Treat singly mapped attributes as single values, convert once:

SELECT *, to_string(person_name) AS person_name;
SELECT *, upper(person_name) AS person_name;
SELECT *, CASE WHEN person_name IS NOT EMPTY THEN person_name END AS person_name;

Results in:

tamr_idperson_name
1['BECKY']
2null
3['ALEX']
4null

Not Recommended Example

Treat singly mapped attributes as single values, convert in every statement:

SELECT *, upper(to_string(person_name)) AS person_name;
SELECT *, CASE WHEN to_string(person_name) IS NOT EMPTY THEN person_name END AS person_name;

Results in:

tamr_idperson_name
1['BECKY']
2null
3['ALEX']
4null

Data Types and System-Generated Attributes

The attributes generated for every unified dataset by Tamr Core are origin_entity_id, origin_source_name, and tamr_id. These attributes have a data type of string by default, and must be present and have the data type string at the end of transformations.

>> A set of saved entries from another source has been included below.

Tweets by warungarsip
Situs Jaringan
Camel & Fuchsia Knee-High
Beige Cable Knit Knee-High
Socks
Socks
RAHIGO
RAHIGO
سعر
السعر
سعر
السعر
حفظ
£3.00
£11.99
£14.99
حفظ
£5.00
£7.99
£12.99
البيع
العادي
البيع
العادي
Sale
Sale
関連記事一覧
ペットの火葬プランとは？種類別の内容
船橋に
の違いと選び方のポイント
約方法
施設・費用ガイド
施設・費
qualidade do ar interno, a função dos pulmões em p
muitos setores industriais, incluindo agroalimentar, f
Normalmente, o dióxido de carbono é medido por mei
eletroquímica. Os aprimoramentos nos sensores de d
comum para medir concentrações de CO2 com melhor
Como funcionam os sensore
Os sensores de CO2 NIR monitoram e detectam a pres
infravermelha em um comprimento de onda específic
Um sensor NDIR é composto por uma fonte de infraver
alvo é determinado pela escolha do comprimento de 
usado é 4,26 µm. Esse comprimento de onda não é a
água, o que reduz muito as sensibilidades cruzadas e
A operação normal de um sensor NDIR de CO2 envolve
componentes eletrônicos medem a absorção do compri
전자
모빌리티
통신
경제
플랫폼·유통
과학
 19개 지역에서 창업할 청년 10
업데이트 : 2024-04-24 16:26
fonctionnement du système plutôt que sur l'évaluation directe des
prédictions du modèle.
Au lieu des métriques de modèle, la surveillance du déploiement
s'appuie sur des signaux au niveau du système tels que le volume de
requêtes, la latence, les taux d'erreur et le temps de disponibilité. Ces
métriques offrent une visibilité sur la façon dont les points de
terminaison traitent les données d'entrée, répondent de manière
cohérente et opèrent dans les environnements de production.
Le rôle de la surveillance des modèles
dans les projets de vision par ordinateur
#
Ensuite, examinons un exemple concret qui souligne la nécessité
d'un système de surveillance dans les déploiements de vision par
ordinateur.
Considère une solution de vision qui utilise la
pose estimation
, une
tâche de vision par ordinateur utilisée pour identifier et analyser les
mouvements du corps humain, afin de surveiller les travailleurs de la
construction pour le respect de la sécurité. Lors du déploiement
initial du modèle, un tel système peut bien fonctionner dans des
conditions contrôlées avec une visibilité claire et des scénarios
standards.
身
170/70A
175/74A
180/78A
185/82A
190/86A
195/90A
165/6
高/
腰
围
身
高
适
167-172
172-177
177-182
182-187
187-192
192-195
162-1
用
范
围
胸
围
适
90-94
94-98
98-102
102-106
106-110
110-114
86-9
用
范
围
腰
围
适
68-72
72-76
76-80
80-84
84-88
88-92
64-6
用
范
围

In addition, tamr_id must be unique for each row in the unified dataset. When transforming the unified dataset of a categorization or mastering project, additional care must be taken to ensure that the tamr_id is stable to avoid the loss of downstream artifacts such as expert feedback or golden records.

All data types are reset between source transformation and unified transformation. When you perform a transformation on a source or unified attribute, be aware that all unified dataset attributes are converted back to array, and spend attributes in the unified dataset are converted to double(float).